Rwanda

La responsabilité de la France dans le génocide rwandais toujours taboue 25 ans après


 

Hubert Védrine, 71 ans, et Alain Juppé, 73 ans, seront-ils un jour entendus ou jugés à propos de la responsabilité de la France dans le génocide des Tutsis au Rwanda ? Cela n’en prend pas le chemin. Aucune procédure ne devrait être engagée avant au moins plusieurs années. Début avril, Emmanuel Macron a nommé une commission d’historiens chargée de faire la lumière sur le rôle de la France. Elle a deux ans pour travailler. Si les neuf historiens désignés – parmi lesquels ne figure aucun spécialiste du sujet – auront accès à l’ensemble des archives de l’État, il n’en va pas de même pour les magistrats qui se heurtent toujours au secret défense. Ainsi, même si les crimes liés aux génocides sont imprescriptibles, aucune décision judiciaire ne pourra découler de cette déclassification avant de nombreuses années.

Une décision que regrette l’association Survie qui publie un recueil de 25 documents intitulé : déni et non-dits – 25 ans de mensonges et de silences complices sur la France et le génocide des Tutsis du Rwanda. L’association nomme aussi six responsables politiques et militaires français de l’époque encore vivants, et dont elle espère un jour entendre la vérité : Hubert Védrine, Alain Juppé et quatre hauts responsables de l’armée. Trois des quatre militaires ont déjà plus de 80 ans, et pour le moment, la France nie toujours toute responsabilité dans le génocide des Tutsis au Rwanda. Ce, malgré l’accumulation d’enquêtes et de témoignages collectés par des journalistes et des historiens de différents pays.

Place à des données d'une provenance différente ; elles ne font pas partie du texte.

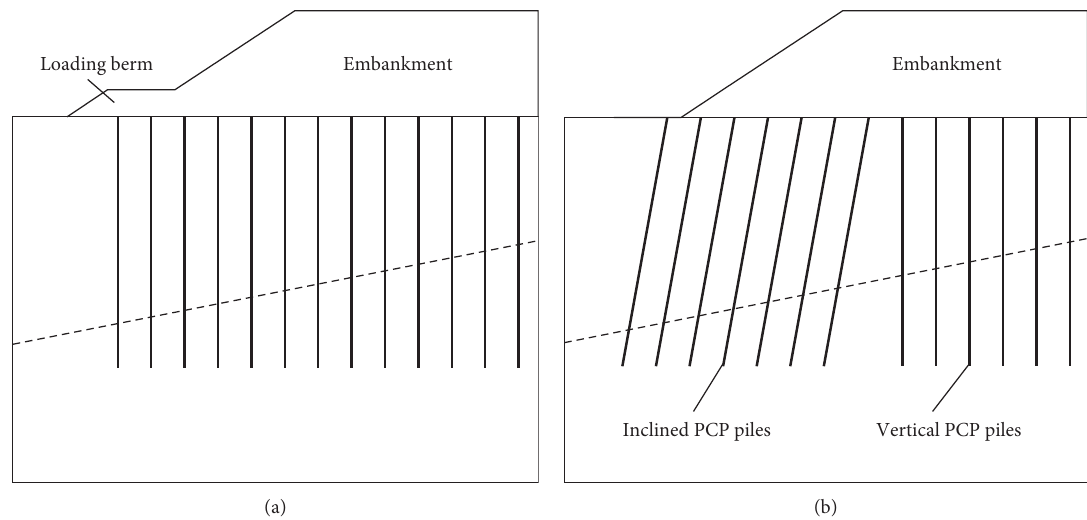
Figure 2: Models of pile-supported embankments. (a) Reinforcement model of the loading berm and (b) reinforcement model of inclined PCP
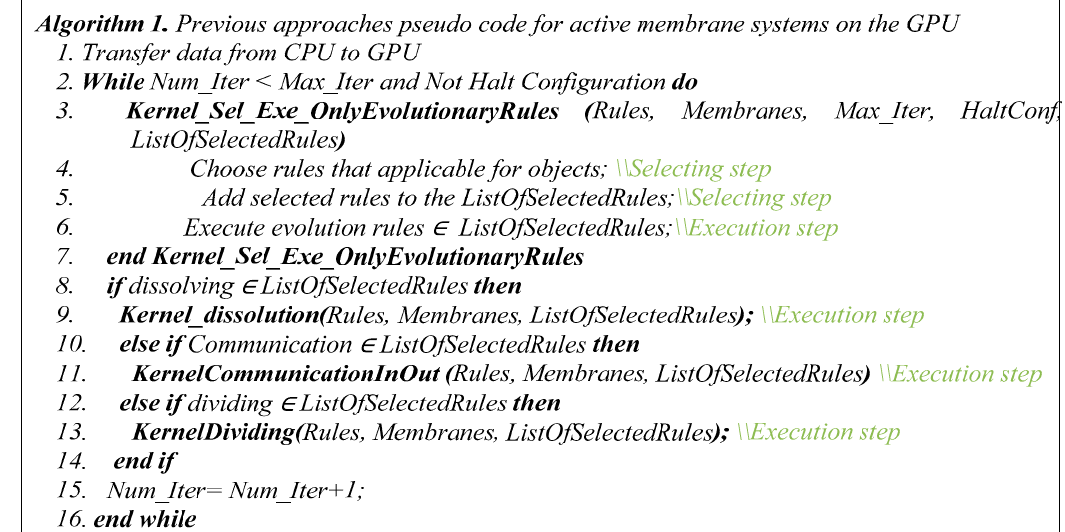
Figure 2. A membrane is assigned to one thread block, and objects are assigned to threads within each thread block [31–33].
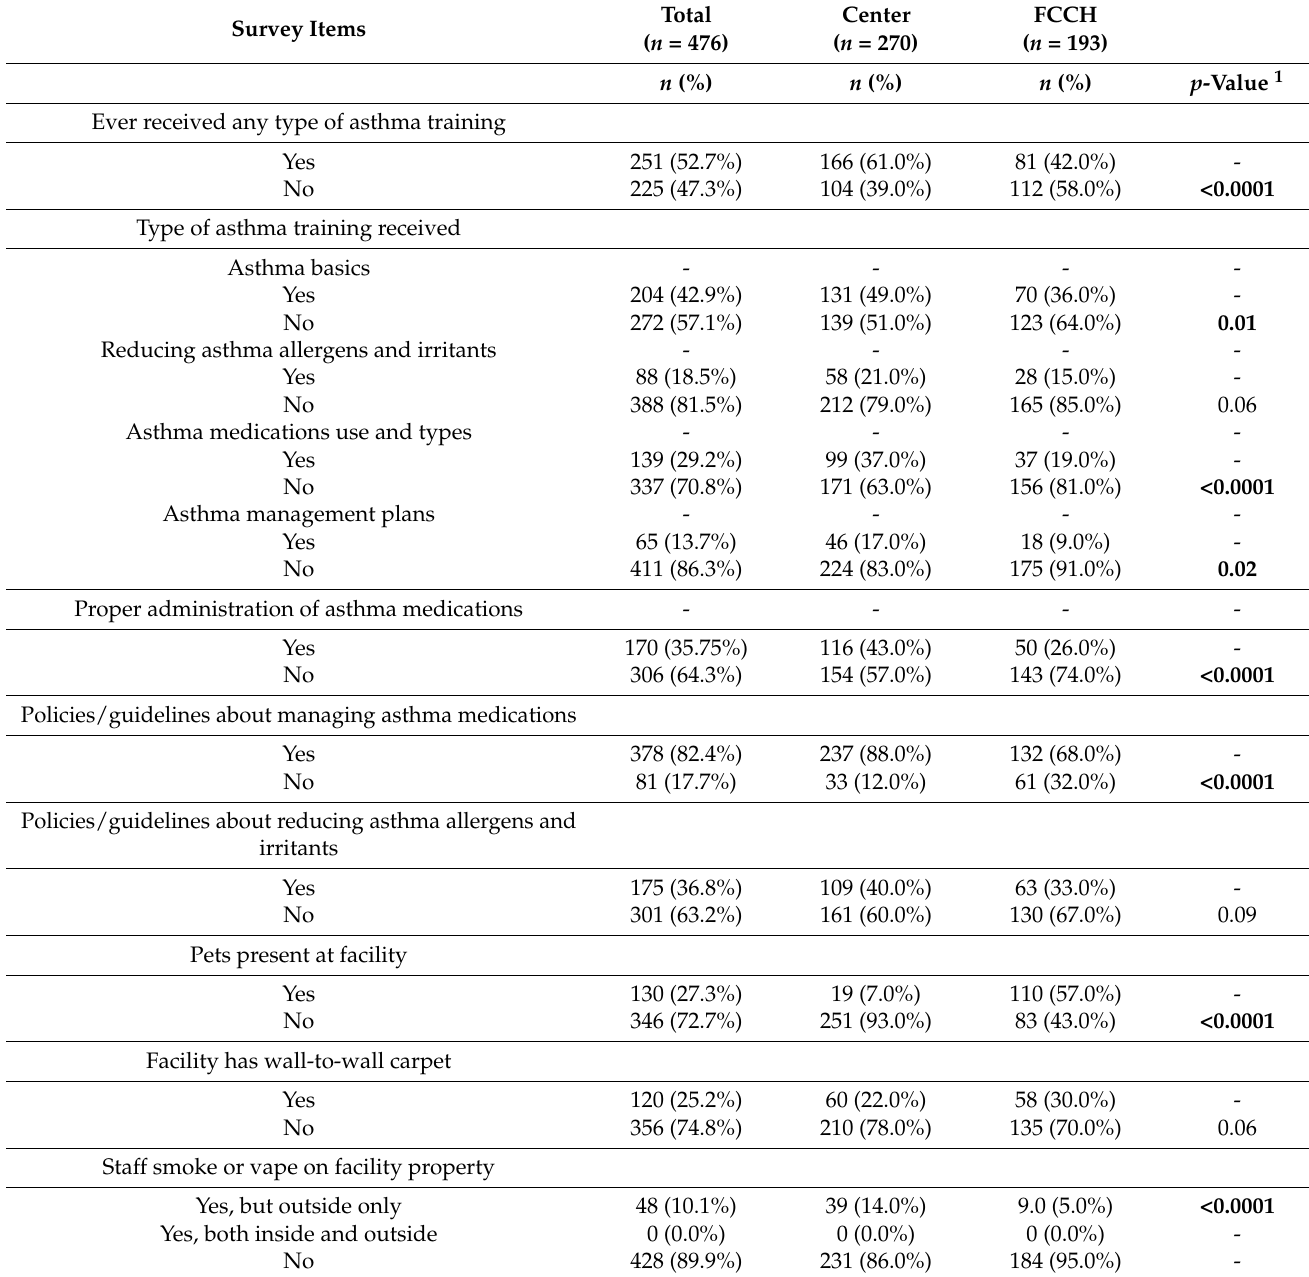
Table 2. Asthma-related training, policies, and practices reported for all early care and education programs, Centers, and family childcare homes (FCCHs), Oklahoma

Quel fut le rôle du capitaine Barril dans l’attentat déclenchant le génocide ? Pourquoi la France a-t-elle armé et instruit militairement un « nazisme tropical » ? L’opération Turquoise a-t-elle exfiltré sur ordre les génocidaires hutus ? Et bien d’autres questions toujours en suspens. Faudra-t-il attendre que les principaux protagonistes soient morts pour connaître un jour officiellement la vérité ? Peut-être. En tout cas, la reconnaissance de la responsabilité de l’État français dans la déportation des juifs a dû attendre 53 ans et le discours de Jacques Chirac en 1995. Celle de l’assassinat de Maurice Audin par l’armée française, et d’un usage systémique de la torture en Algérie a patienté 61 ans.

Combien de temps devra attendre un des pires crimes de l’histoire du 20e siècle ? En 100 jours, entre le 7 avril et le 17 juillet 1994, 800 000 à 1 million d’hommes, de femmes et d’enfants ont été massacrés au Rwanda. Sur une population de seulement 7 millions d’habitants.